== Exercise tasks ==
1/ Decide whether each statement agrees with the HParser post below: (a) HParser was announced the week before the post; (b) HParser is offered only as a commercial edition; (c) HParser can eliminate up to half of the time needed to turn semi-structured data into insight. Answer yes or no for each, quoting the deciding words from the HParser post.
2/ According to the HParser post below, where can HParser run?
3/ Translate this sentence from the HParser post below into Spanish: "This takes a lot of the complexity out of creating custom scripts, which is what developers need to do today."

Tuesday, November 8, 2011

Making Sense of it All

I’ve been writing about how important it is to build and deliver big data projects that can succeed, because the opportunity to do so has never been better and the business reasons to do so have never been more compelling. Seems like each week, more tools and products are available to make big, complex data types useful for a variety of business purposes.

But, what about the unforgiving worlds of natural language and semi-structured data sources? Is there any hope to generate insight from them, even in this new big data world?

It’s one thing to make sense of more traditionally structured big data sources; its quite another to parse natural language and complex, industry-specific data types. To quickly understand the difficulties of these data environments, I recommend Brett Sheppard’s excellent blog post on this topic.

Informatica’s HParser to the Rescue

Enter Informatica’s HParser, announced last week. Now, accessing and then making sense of practically any data type has just become far simpler. You can learn more about this important new Informatica product here. HParser is a parsing technology that can run inside a MapReduce job and which allows users to structure the unstructured or semi-structured data in Hadoop and ready it for analysis. This takes a lot of the complexity out of creating custom scripts, which is what developers need to do today. HParser is available in both a community and commercial edition and features a visual development environment that, when combined with its myriad out-of-the-box parsers for semi-structured industry standard data, can eliminate up to 80% of the time it takes to turn this data into insight.

Integration with Jaspersoft

I’m thrilled that Jaspersoft has collaborated with Informatica to deliver rich reporting and analysis of natural language and semi-structured data, working directly with Informatica’s new HParser. Through integration with Jaspersoft’s BI server, creating any variety of reports and analyses is drag-and-drop easy. You can learn more about our work together through this brief video.

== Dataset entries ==
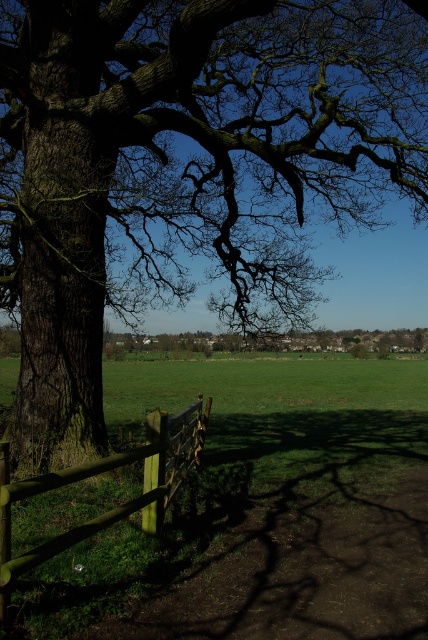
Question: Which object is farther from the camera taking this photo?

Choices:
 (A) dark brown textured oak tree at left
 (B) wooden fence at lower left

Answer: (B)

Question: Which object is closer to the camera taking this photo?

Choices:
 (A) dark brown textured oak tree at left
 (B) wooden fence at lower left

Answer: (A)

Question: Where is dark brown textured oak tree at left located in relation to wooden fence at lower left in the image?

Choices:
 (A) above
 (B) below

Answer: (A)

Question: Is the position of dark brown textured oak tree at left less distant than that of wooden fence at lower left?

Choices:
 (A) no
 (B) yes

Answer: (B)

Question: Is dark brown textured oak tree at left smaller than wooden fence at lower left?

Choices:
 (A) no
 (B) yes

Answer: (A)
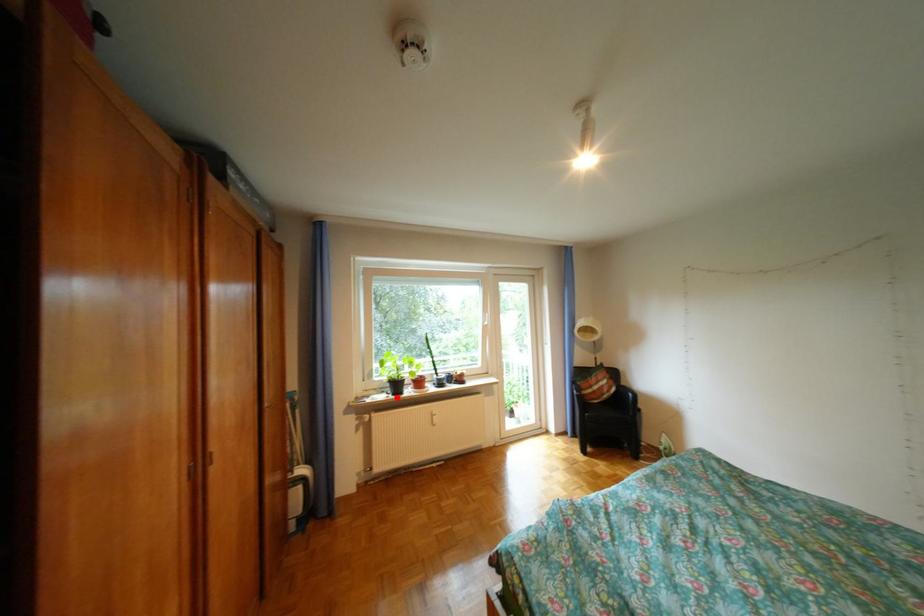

== Task answers ==
1/
(a) Yes: "Enter Informatica’s HParser, announced last week."
(b) No: "HParser is available in both a community and commercial edition"
(c) No: "can eliminate up to 80% of the time it takes to turn this data into insight."

2/ Inside a MapReduce job.

3/ Esto elimina gran parte de la complejidad de crear scripts personalizados, que es lo que los desarrolladores necesitan hacer hoy en día.